É assim que, apesar de o Governo norte-americano estar na linha da frente, pelo seu esforço, os EUA estão no fundo da tabela na percentagem do PIB que representa esse apoio: 0,24%. No topo está a Noruega (1,09%), o Luxemburgo (0,99%), a Suécia (0,93%) e a Alemanha (0,82%).
Na semana passada, o Governo norte-americano anunciou a suspensão de toda a sua ajuda aos programas humanitários. O impacto será, está a ser, devastador.
Sem esconder a sua apreensão, a diretora executiva do Fundo das Nações Unidas para a População, a portuguesa Mónica Ferro, contava ontem na CNN-Portugal que várias organizações, como a que dirige, mas também outras como a Organização Internacional para as Migrações ou o Programa Alimentar Mundial, tinham, nos últimos dias, recebido cartas de rescisão de contratos.

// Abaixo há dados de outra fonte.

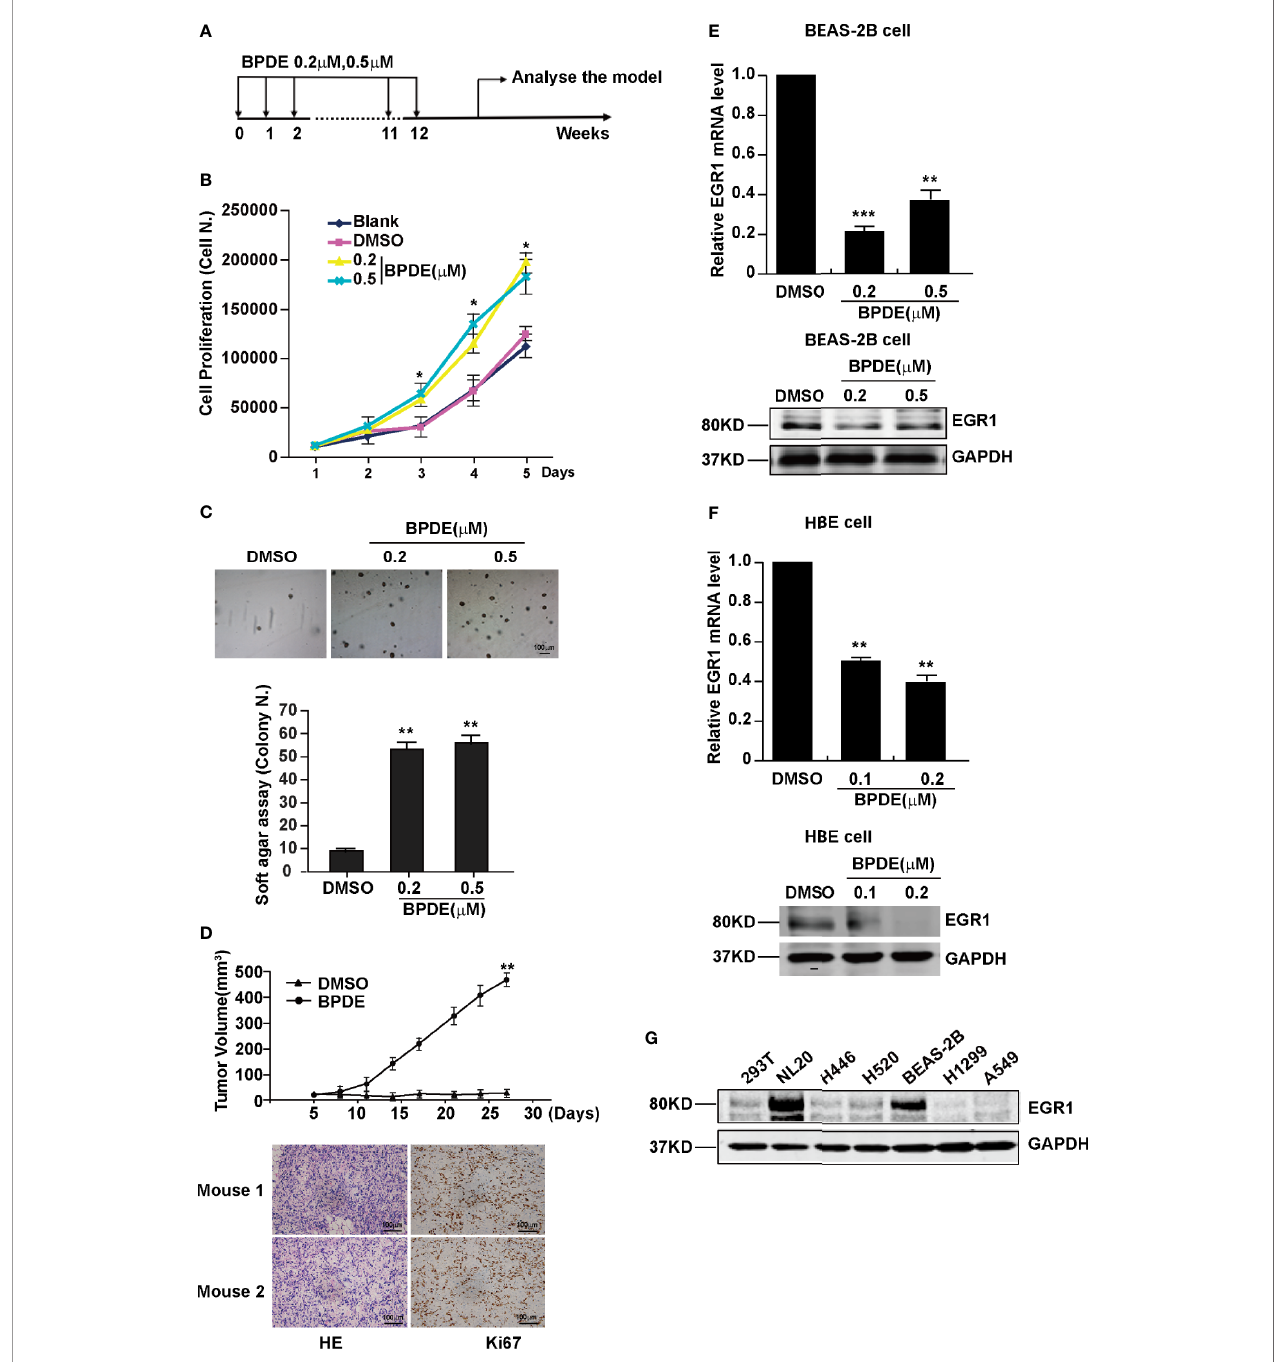
FIGURE 1 | EGR1 was downregulated in BPDE-induced malignant transformation of normal human lung epithelial cells. (A) Schematic map of BPDE-induced malignant transformation model. (B) Cell proliferation ability of BPDE-treated and control cells. (C) Cell anchorage-independent growth in soft agar. Top, representative images; bottom, quantitative results of cell colony per fi eld. (D) Top, Tumor growth curve of the transformed cells induced by BPDE and control cells injected subcutaneously in nude mice (n = 12 tumors per group); bottom, representative photos of the HE staining and Ki67 immunohistochemical staining of the tumor mass. (E, F) EGR1 expression analyzed by qRT-PCR and Western Blot in transformed BEAS-2B and HBE cells. (G) Egr-1 expression in different lung epithelial and lung cancer cells. Normal bronchial epithelial cell: NL-20, BEAS-2B; lung cancer cell: H446, H520, H1299, A549. The analyses were repeated three times, and the results were expressed as mean ± SD. * P < 0.05, ** P < 0.01 and *** P <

“Na prática”, sublinhou Mónica Ferro, “esta decisão vai obrigar a fechar milhares de clínicas de saúde. As mulheres que estão em zonas críticas e que já são tão impactadas, vão ficar sem sítios onde dar à luz, sem parteiras. Esses efeitos já estão a ser sentidos porque já estamos a desmobilizar projetos em curso. Estamos a alertar para o impacto catastrófico que vai ter na vida de muitos milhões de pessoas. Isto viola os princípios fundamentais da ordem internacional que temos”.
Recordou as palavras recentes do secretário-geral António Guterres, que “alertou para o facto de isto significar um desinvestimento na segurança e desenvolvimentos coletivos” e salientou que “investir na paz, no desenvolvimento em países que estão a sofrer conflitos” contribui “para a segurança de todos, é um equilíbrio mundial”.
A decisão foi tão “brutal, no sentido que foi tão rápida que, por exemplo, neste momento na República Centro Africana já há mais de 20 mil mulheres que não têm serviços de saúde vitais, incluindo condições para um parto seguro, porque tivemos de fechar as duas clínicas que lá tínhamos”, afiança Mónica Ferro. Cenários idênticos sucedem no Afeganistão, na Síria, no Bangladesh, em Gaza, na Etiópia e até na Ucrânia.
Sabemos que os EUA não podem pagar todas as contas - nem a da defesa europeia - e que nem todos os países europeus e outros mais desenvolvidos contribuem com os valores que deviam e podiam. Ainda nesta semana o Governo trabalhista do Reino Unido anunciou que vai reduzir a sua quota para a ajuda humanitária de 0,5% do PIB para 0,3% para reforçar o investimento para a defesa. Donald Trump já mostrou ao mundo que nada vai ficar como antes.
Com a sua arte de “homem de negócios” aplicada à política já conseguiu acordar a Europa para a necessidade de mudar o paradigma da sua dependência dos EUA em matéria de armamento; haverá, com certeza, também oportunidades de negócios em relação aos quais Portugal não estará distraído.
Mas é difícil de compreender o desvalor que se dá às vidas humanas. A humanidade vista como um negócio terá inevitáveis consequências dramáticas para a paz e para o desenvolvimento. É também essa avaliação que está a faltar aos EUA.